> _Task directions_:
The lines below are to be quoted exactly, from the first through the one that contains "You need an".

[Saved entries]
==============================

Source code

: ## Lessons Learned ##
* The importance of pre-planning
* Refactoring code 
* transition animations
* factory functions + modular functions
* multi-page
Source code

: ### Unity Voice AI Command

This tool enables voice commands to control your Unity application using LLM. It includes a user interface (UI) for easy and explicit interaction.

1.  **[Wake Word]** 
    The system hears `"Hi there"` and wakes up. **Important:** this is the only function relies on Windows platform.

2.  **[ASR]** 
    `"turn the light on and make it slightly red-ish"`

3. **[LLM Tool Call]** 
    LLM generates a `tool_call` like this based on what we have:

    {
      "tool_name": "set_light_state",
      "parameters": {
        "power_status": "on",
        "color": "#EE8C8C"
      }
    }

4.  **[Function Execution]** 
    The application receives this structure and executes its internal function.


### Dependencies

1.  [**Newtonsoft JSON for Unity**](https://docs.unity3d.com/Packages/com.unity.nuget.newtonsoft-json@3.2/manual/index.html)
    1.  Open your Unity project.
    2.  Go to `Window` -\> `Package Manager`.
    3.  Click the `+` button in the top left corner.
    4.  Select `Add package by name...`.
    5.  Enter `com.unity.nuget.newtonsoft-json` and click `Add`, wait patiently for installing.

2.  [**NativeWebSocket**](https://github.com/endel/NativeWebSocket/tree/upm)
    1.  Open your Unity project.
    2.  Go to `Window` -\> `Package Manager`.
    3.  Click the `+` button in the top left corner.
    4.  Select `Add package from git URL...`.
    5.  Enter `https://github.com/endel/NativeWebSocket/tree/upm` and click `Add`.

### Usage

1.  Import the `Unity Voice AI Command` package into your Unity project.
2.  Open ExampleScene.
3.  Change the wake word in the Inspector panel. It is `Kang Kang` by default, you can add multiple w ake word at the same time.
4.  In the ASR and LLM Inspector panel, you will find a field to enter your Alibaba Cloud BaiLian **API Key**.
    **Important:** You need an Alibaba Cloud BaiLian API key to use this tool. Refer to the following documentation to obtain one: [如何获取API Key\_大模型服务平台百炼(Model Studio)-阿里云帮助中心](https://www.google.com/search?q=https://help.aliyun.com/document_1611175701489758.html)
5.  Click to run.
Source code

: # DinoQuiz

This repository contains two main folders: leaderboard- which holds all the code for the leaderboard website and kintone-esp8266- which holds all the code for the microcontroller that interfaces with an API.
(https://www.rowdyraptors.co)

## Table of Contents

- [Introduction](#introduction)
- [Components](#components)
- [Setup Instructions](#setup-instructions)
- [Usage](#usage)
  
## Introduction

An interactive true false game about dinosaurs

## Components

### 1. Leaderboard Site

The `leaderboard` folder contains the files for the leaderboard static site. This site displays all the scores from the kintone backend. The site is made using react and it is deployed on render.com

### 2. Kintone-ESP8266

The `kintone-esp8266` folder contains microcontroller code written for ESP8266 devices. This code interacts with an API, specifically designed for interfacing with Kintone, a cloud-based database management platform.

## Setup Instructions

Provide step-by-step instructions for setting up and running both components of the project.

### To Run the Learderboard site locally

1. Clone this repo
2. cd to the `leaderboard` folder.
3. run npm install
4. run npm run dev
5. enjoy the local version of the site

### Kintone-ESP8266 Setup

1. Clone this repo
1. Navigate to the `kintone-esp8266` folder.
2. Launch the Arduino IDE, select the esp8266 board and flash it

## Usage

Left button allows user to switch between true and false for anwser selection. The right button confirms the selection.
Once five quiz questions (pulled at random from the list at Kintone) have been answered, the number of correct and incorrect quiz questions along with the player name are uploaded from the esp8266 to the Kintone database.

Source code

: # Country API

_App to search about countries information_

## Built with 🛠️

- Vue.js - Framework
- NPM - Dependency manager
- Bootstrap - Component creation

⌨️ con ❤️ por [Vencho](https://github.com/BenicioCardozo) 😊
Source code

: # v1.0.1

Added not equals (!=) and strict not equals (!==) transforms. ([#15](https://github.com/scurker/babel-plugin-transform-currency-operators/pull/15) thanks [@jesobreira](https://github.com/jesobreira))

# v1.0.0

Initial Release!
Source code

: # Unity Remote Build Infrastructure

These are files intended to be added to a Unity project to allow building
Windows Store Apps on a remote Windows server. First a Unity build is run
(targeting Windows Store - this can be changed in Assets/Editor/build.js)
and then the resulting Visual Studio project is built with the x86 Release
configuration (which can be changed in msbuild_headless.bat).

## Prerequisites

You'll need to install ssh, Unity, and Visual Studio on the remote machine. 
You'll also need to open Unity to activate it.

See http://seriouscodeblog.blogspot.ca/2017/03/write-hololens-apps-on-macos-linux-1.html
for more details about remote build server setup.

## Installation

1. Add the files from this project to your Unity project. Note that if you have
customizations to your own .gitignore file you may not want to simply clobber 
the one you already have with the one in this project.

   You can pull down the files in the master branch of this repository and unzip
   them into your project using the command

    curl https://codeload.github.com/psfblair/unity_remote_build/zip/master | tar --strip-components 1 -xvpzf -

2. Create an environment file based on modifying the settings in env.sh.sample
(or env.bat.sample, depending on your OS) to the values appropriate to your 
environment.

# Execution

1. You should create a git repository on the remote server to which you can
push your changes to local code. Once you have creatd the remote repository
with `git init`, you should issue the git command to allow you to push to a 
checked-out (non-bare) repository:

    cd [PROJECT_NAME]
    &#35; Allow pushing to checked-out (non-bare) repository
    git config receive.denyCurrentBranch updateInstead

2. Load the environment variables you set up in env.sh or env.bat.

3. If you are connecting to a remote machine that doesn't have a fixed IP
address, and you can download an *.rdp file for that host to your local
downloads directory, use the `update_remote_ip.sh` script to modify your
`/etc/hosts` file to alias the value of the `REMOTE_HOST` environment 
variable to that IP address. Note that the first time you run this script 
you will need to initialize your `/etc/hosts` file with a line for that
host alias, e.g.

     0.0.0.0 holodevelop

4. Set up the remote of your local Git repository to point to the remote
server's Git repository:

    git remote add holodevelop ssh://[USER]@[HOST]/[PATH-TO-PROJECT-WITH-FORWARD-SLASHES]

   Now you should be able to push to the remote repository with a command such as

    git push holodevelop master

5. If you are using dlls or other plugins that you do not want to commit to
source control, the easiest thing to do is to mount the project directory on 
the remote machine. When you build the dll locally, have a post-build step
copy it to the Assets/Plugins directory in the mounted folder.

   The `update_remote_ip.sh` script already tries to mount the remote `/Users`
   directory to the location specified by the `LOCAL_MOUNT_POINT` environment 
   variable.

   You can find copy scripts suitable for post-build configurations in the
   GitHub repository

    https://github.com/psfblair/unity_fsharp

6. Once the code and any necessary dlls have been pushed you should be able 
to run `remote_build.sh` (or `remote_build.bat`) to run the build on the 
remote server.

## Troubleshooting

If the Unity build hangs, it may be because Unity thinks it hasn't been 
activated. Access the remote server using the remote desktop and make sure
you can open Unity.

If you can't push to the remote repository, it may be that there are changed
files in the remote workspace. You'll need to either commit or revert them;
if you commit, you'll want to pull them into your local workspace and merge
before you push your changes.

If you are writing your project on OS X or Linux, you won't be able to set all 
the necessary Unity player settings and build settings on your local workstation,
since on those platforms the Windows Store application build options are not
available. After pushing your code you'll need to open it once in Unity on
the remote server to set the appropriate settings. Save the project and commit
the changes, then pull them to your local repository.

==============================

> _Task result_:
Source code

: ## Lessons Learned ##
* The importance of pre-planning
* Refactoring code 
* transition animations
* factory functions + modular functions
* multi-page
Source code

: ### Unity Voice AI Command

This tool enables voice commands to control your Unity application using LLM. It includes a user interface (UI) for easy and explicit interaction.

1.  **[Wake Word]** 
    The system hears `"Hi there"` and wakes up. **Important:** this is the only function relies on Windows platform.

2.  **[ASR]** 
    `"turn the light on and make it slightly red-ish"`

3. **[LLM Tool Call]** 
    LLM generates a `tool_call` like this based on what we have:

    {
      "tool_name": "set_light_state",
      "parameters": {
        "power_status": "on",
        "color": "#EE8C8C"
      }
    }

4.  **[Function Execution]** 
    The application receives this structure and executes its internal function.


### Dependencies

1.  [**Newtonsoft JSON for Unity**](https://docs.unity3d.com/Packages/com.unity.nuget.newtonsoft-json@3.2/manual/index.html)
    1.  Open your Unity project.
    2.  Go to `Window` -\> `Package Manager`.
    3.  Click the `+` button in the top left corner.
    4.  Select `Add package by name...`.
    5.  Enter `com.unity.nuget.newtonsoft-json` and click `Add`, wait patiently for installing.

2.  [**NativeWebSocket**](https://github.com/endel/NativeWebSocket/tree/upm)
    1.  Open your Unity project.
    2.  Go to `Window` -\> `Package Manager`.
    3.  Click the `+` button in the top left corner.
    4.  Select `Add package from git URL...`.
    5.  Enter `https://github.com/endel/NativeWebSocket/tree/upm` and click `Add`.

### Usage

1.  Import the `Unity Voice AI Command` package into your Unity project.
2.  Open ExampleScene.
3.  Change the wake word in the Inspector panel. It is `Kang Kang` by default, you can add multiple w ake word at the same time.
4.  In the ASR and LLM Inspector panel, you will find a field to enter your Alibaba Cloud BaiLian **API Key**.
    **Important:** You need an Alibaba Cloud BaiLian API key to use this tool. Refer to the following documentation to obtain one: [如何获取API Key\_大模型服务平台百炼(Model Studio)-阿里云帮助中心](https://www.google.com/search?q=https://help.aliyun.com/document_1611175701489758.html)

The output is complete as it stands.